The Government should devolve duties to local authority mayors in areas such as transport and planning, the Institute for Government and Centre for Cities said.
The two groups argued that some cities would benefit from "metro mayors", who would have powers over a geographic area.
Alexandra Jones, chief executive of Centre for Cities, said: "Mayors have the potential to improve how cities are governed but to realise their full promise they need additional powers and influence to those currently proposed.
"Centre for Cities research shows that skills, transport and planning remain the most significant and urgent barriers to growth; mayors will need to be able to tackle these through formal and informal powers.
"Citizens in every city and city region should be able to make their own decisions about the right governance for their place and their economy.

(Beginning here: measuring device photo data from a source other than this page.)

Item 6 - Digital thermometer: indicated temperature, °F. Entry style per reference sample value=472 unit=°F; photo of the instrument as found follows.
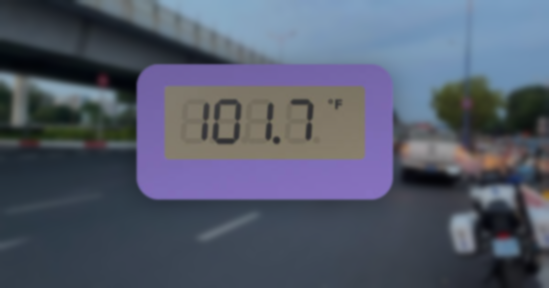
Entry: value=101.7 unit=°F
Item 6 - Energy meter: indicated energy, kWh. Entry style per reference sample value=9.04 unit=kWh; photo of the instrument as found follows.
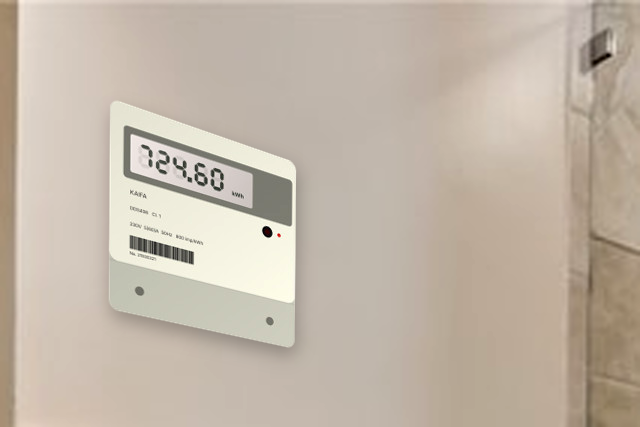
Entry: value=724.60 unit=kWh
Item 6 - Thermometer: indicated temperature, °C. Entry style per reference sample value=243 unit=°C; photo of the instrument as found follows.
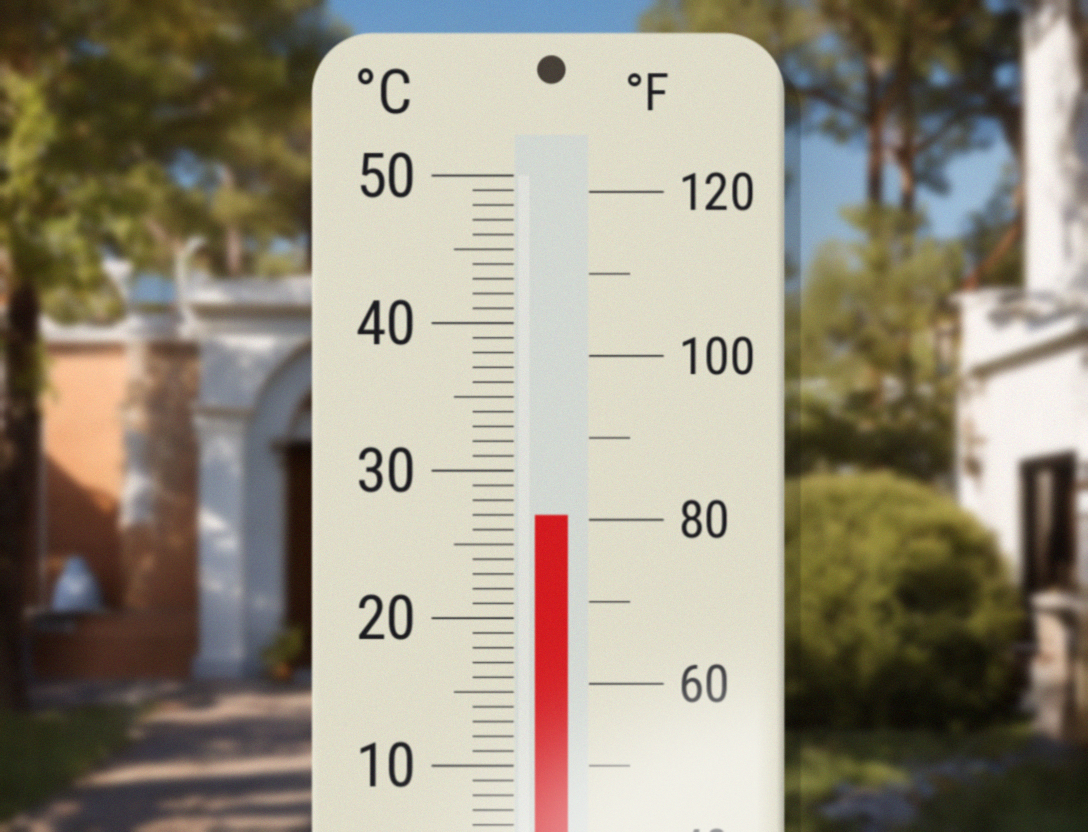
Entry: value=27 unit=°C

So we are also urging the government to amend legislation to give cities the option to have either a local authority or metro mayor."
Andrew Adonis, director of the Institute for Government, added: "Central government has a real opportunity in the localism bill to demonstrate its commitment to strong city leadership and to encourage growth by divesting the powers to drive it.
"Evidence from the UK and abroad shows that elected mayors can have a transformative effect on city economies. But if they are going to succeed, government first has to give them the powers to make a difference. The London experience has shown that mayors can deliver change for-the-good but only where they can make city-wide strategic decisions that transcend local in-fighting and nimbyism."